Scottish local government organisation Cosla is supporting a plan to levy a new tax on visitors.
Some councils, including Edinburgh, have proposed to tax tourists – but the Scottish government said it had no plans to introduce such a scheme.
Cosla argued that if councils were given the power, they would have more control over their finances.
Launching a campaign on the issue, Cosla said a ‘transient visitor tax’ could take several forms and that councils should have the right to do what was best for their local circumstances.
Possible options could include a daily charge on each hotel bedroom or a one-off charge.
The Scottish Tourism Alliance welcomed the Scottish government position that it will not legislate to grant powers to local authorities to introduce a ‘transient visitor tax’ without the full involvement of the tourism industry.
The STA said: “While a tourism tax/visitor levy may work well for tourism businesses, destinations and local authorities in other global destinations where the level of VAT on tourism services is lower than that of the UK, the idea must be examined within the context of: the UK having the second highest VAT rate in Europe at 20%; the challenges which exist to the imposition of an additional tax; the impact on price-sensitive visitors and indeed the impact on businesses already coping with the ‘perfect storm’ of rising costs that tourism businesses in Scotland currently face.
“While the exchange rates are currently favourable for our international markets this may not persist beyond the short-term and the fact remains that around 60% of Scotland’s tourism spend comes from our already squeezed domestic visitors. Any further tax or levy applied could seriously dilute this market.”
Cosla said the money raised could either be reinvested in services that helped tourism or go towards local services generally.
Cosla pesident Alison Evison said: “We want to strengthen local democracy and promote local decision making, starting with giving councils the discretion to introduce a Transient Visitor Tax.”
Councillor Adam McVey, leader of Edinburgh City Council said: “Edinburgh welcomes millions of visitors each year who bring investment, diversity and energy to our city but they also bring a cost in terms of the impact on our core services.
“Our research demonstrates that not only is a levy unlikely to adversely affect Edinburgh’s hotel trade, but that handled correctly, it could help to secure the ongoing sustainability and health of tourism in the city.”
Councillor Margaret Davidson, leader of the Highland Council said: “Tourism is the Highland’s most significant industry with over six million visitors generating over a billion pounds per annum for the Highland economy.

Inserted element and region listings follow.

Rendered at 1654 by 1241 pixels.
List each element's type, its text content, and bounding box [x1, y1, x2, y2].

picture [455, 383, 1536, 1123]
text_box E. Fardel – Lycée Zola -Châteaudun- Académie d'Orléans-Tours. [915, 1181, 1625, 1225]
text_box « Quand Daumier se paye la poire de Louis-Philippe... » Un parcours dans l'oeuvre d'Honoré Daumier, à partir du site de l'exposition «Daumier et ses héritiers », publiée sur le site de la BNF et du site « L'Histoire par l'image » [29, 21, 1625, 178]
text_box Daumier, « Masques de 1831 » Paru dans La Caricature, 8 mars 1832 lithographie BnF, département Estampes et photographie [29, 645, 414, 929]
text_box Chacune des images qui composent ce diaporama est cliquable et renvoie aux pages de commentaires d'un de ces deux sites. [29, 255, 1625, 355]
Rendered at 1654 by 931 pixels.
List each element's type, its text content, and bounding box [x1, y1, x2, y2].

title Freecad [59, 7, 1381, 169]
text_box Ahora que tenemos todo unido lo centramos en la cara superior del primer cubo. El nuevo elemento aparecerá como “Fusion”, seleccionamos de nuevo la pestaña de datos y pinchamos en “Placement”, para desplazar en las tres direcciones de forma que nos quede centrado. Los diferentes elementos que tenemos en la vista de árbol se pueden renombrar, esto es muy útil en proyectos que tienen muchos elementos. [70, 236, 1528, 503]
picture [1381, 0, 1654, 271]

“This can however put significant pressure on public infrastructure and local authorities currently have no mechanism for accessing any of this revenue to invest in infrastructure improvements.
The question of tourist taxes was debated at the Future Global Opportunities for UK Tourism conference in Liverpool.
Panellists during a debate said it was a thorny issue but they highlighted how tourists already generate millions for the UK economy through other taxes such as Air Passenger Duty.
UKinbound’s chief executive Deirdre Wells also said a bed tax would be difficult to collect, especially from accommodation supplied by the likes of Airbnb.
Pictured: City Sightseeing bus in Edinburgh’s New Town © VisitBritain/VisitScotland.